Le reste de la stratégie nationale de santé est d'une autre nature. Là où on attendait déjà des orientations, voire un certain nombre de décisions - comme pour le tiers payant et la complémentaire santé -, il s'agit en fait du "cadre indispensable au déploiement de la stratégie nationale de santé sur la base des orientations définies par le Premier ministre". A ce stade, la vingtaine d'orientations proposées sont formulées en termes très généraux et largement consensuels, qui rendent difficile d'en mesurer la portée réelle et la possible traduction concrète.
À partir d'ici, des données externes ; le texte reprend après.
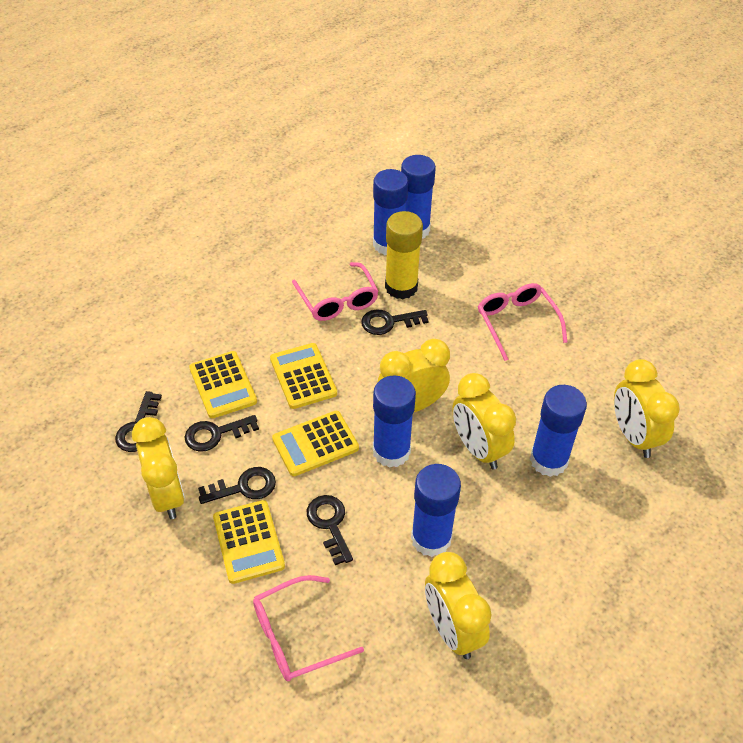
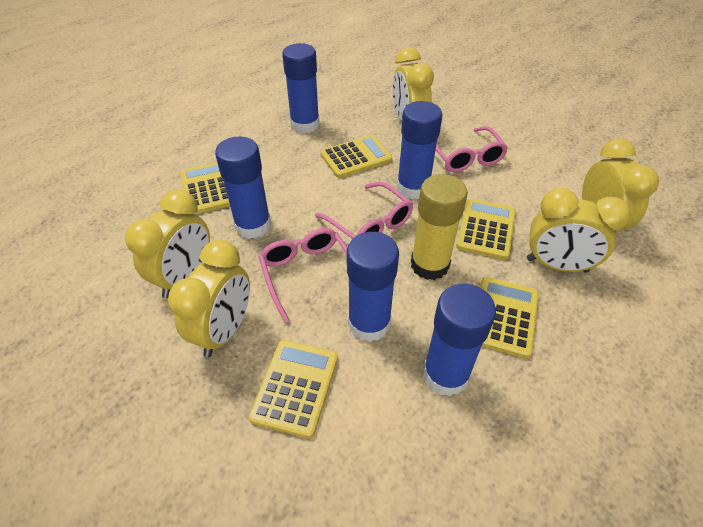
black key: 5 -> 0
yellow calculator: 4 -> 5

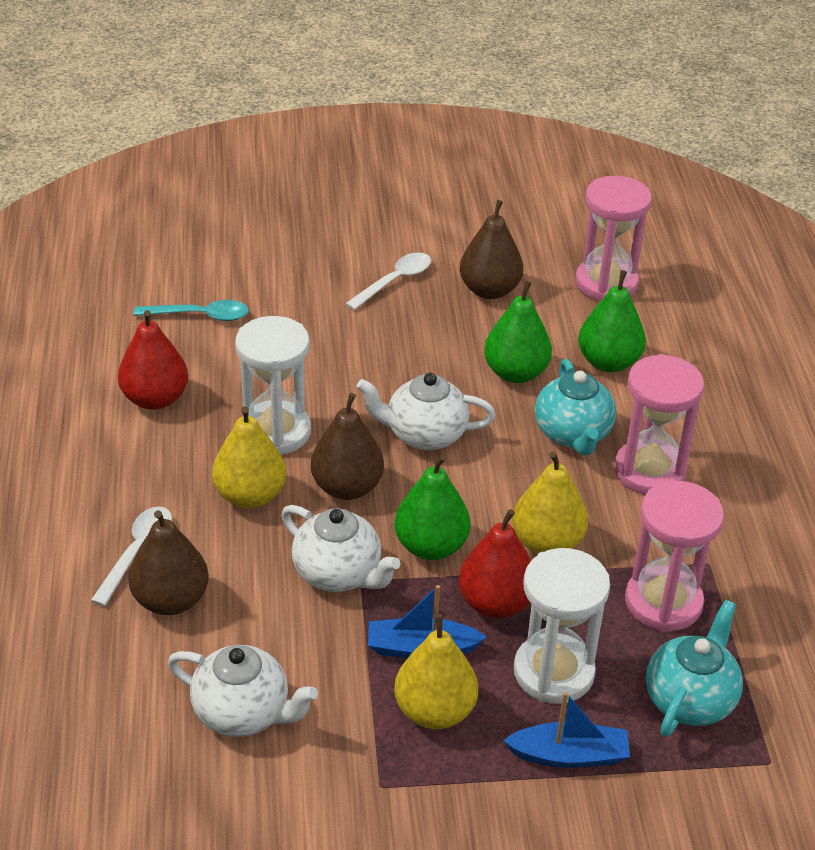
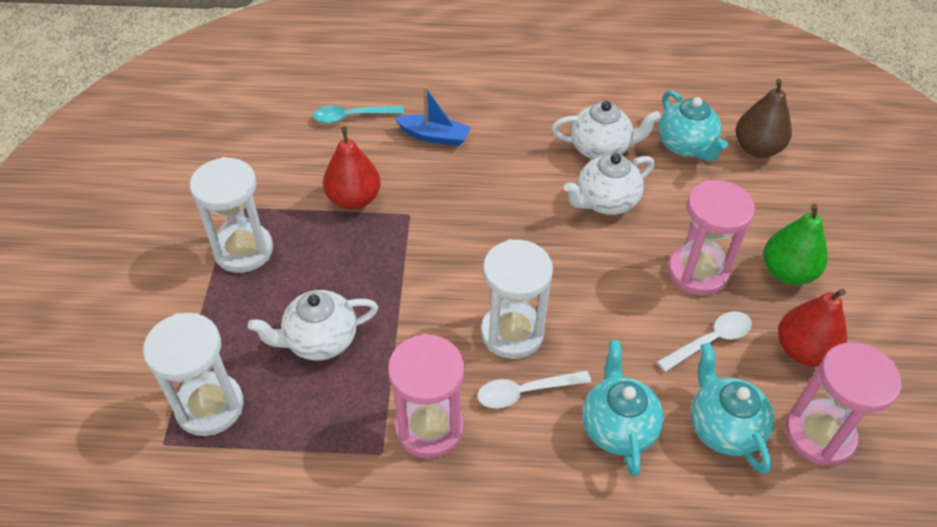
blue boat: 2 -> 1
brown pear: 3 -> 1
green pear: 3 -> 1
turquoise teapot: 2 -> 3
white hourglass: 2 -> 3
yellow pear: 3 -> 0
Ce décalage entre les deux mesures fortes et le reste du document s'explique, pour une bonne part, par la méthode choisie, qui prévoit trois étapes. Tout d'abord, l'introduction des premières mesures dès le PLFSS 2014 (mais le document ne précise pas les mesures dont il s'agit). Ensuite, "l'organisation d'une phase de concertation en région sur la base de la présente feuille de route". Enfin, "l'élaboration de la loi Santé courant 2014, qui intègrera les mesures nécessaires à la mise en œuvre de la stratégie nationale de santé".
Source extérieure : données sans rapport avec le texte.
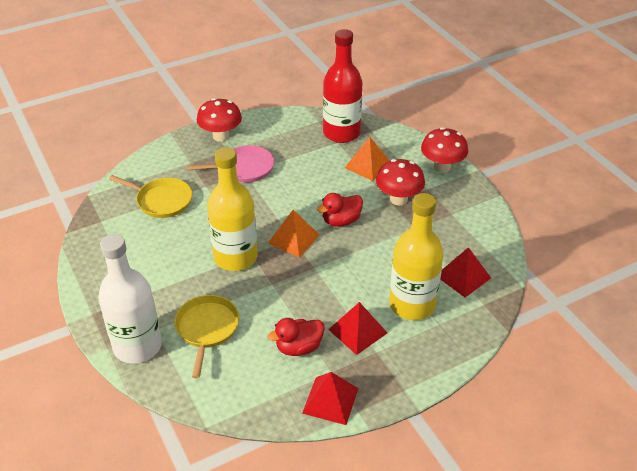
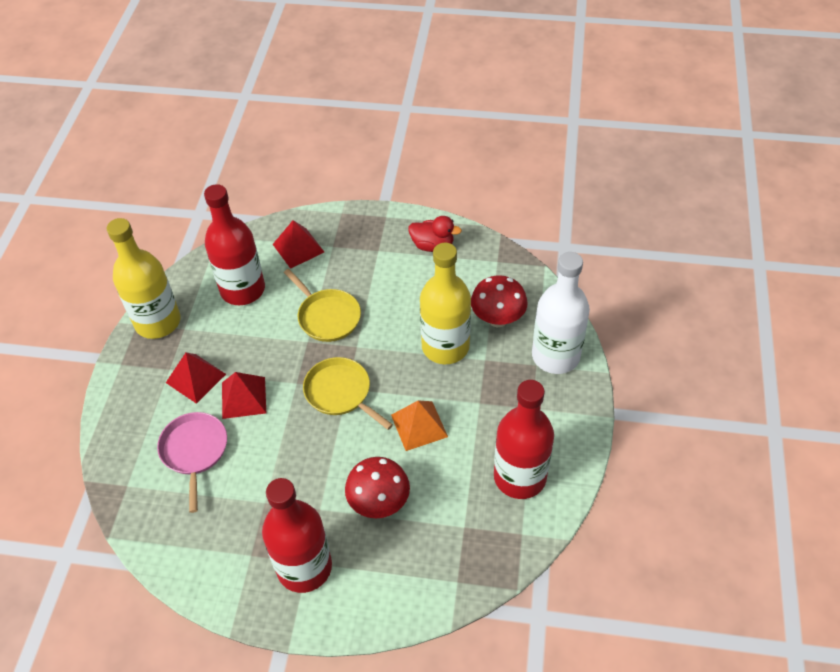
orange pyramid: 2 -> 1
red bottle: 1 -> 3
red duck: 2 -> 1
red mushroom: 3 -> 2

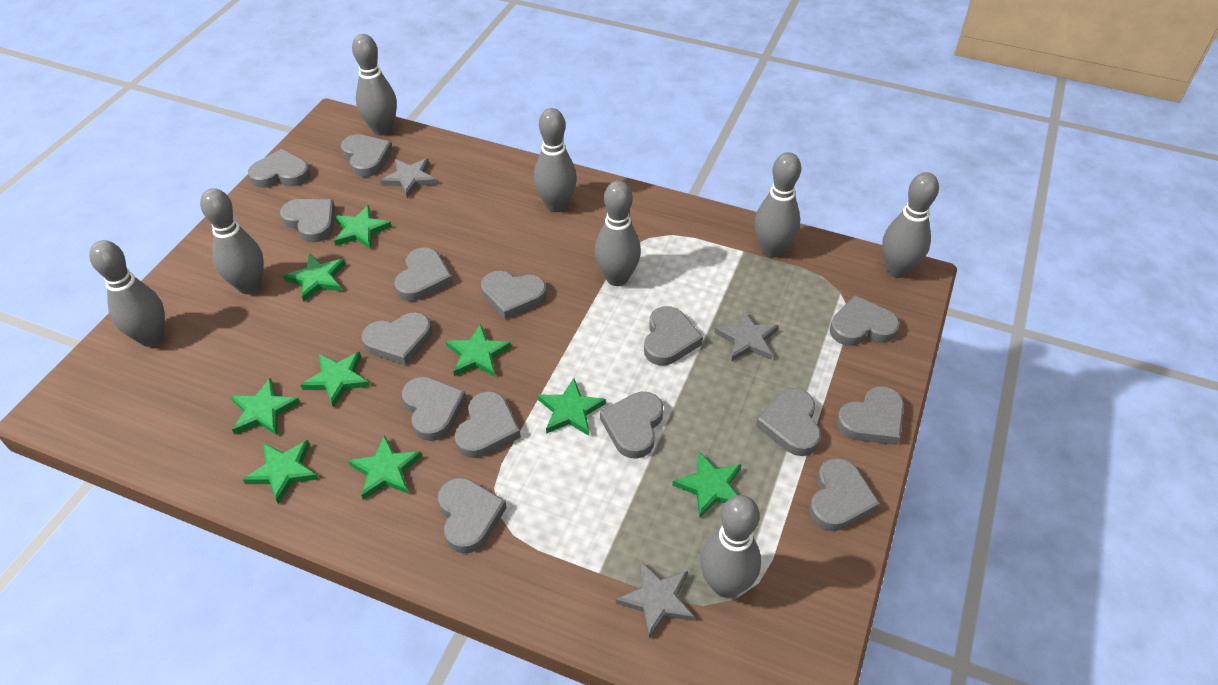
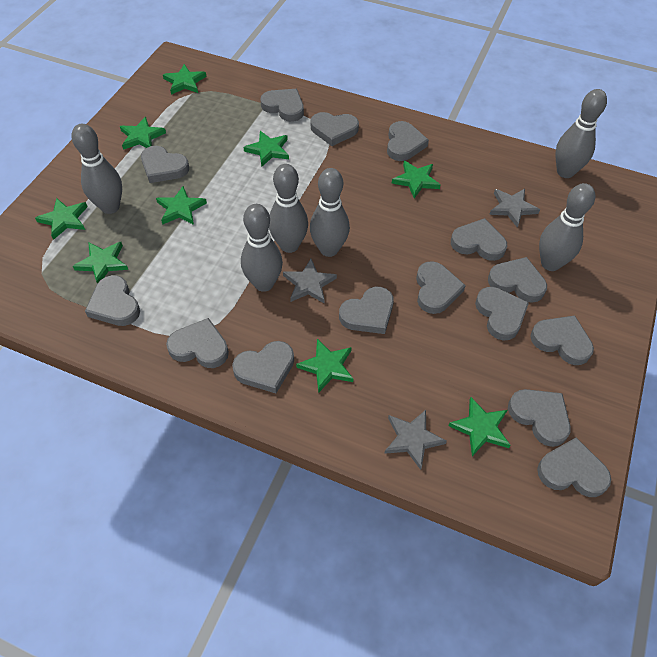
grey bowling pin: 8 -> 6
Un dernier point apparaît à la lecture du document. Tout en évoquant, parmi les différents axes, la nécessité de "renforcer le pilotage national", le document frappe par le pilotage très allégé de la mise en place de cette stratégie nationale de santé. La seule mesure prévue à ce titre est en effet la création d'un "comité interministériel pour la santé", placé auprès du Premier ministre. Si une telle instance est le lieu adapté pour les arbitrages et les décisions importantes, elle ne peut évidemment gérer au quotidien une réforme qui se veut aussi ambitieuse. Or il est de notoriété publique qu'il était envisagé la nomination d'un haut-commissaire à la stratégie nationale de santé. Son titulaire était même plus que pressenti, en la personne de Claude Evin, directeur général de l'ARS d'Ile-de-France et ancien ministre de la Santé. Mais, pour des raisons faciles à deviner, Marisol Touraine s'est opposée à la nomination d'une personnalité de cette envergure, qui aurait pu devenir - au vu du champ couvert par la stratégie - une sorte de ministre bis de la Santé. La question de la gouvernance d'une telle réforme - le communiqué du ministère de la Santé évoque rien moins qu'une "refondation du système de santé français - reste donc posée.
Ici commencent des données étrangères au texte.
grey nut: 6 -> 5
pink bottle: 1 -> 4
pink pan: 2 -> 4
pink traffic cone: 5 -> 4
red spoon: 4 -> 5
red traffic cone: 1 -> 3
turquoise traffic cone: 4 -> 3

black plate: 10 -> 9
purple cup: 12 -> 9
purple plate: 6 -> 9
Et les collectivités dans tout ça ?

Enfin, les collectivités territoriales devraient faire une lecture mitigée du document. Bien que les axes tracés par la feuille de route donnent une large place au décloisonnement du système, à l'articulation entre le sanitaire et le social et à la démocratie sanitaire, les collectivités sont quasi absentes du document. Si les collectivités sont globalement évoquées à une dizaine de reprises - essentiellement sur des aspects de concertation et de coordination - les départements, qui jouent pourtant le premier rôle sur la prise en charge médicosociale des personnes âgées, n'apparaissent nulle part dans le document.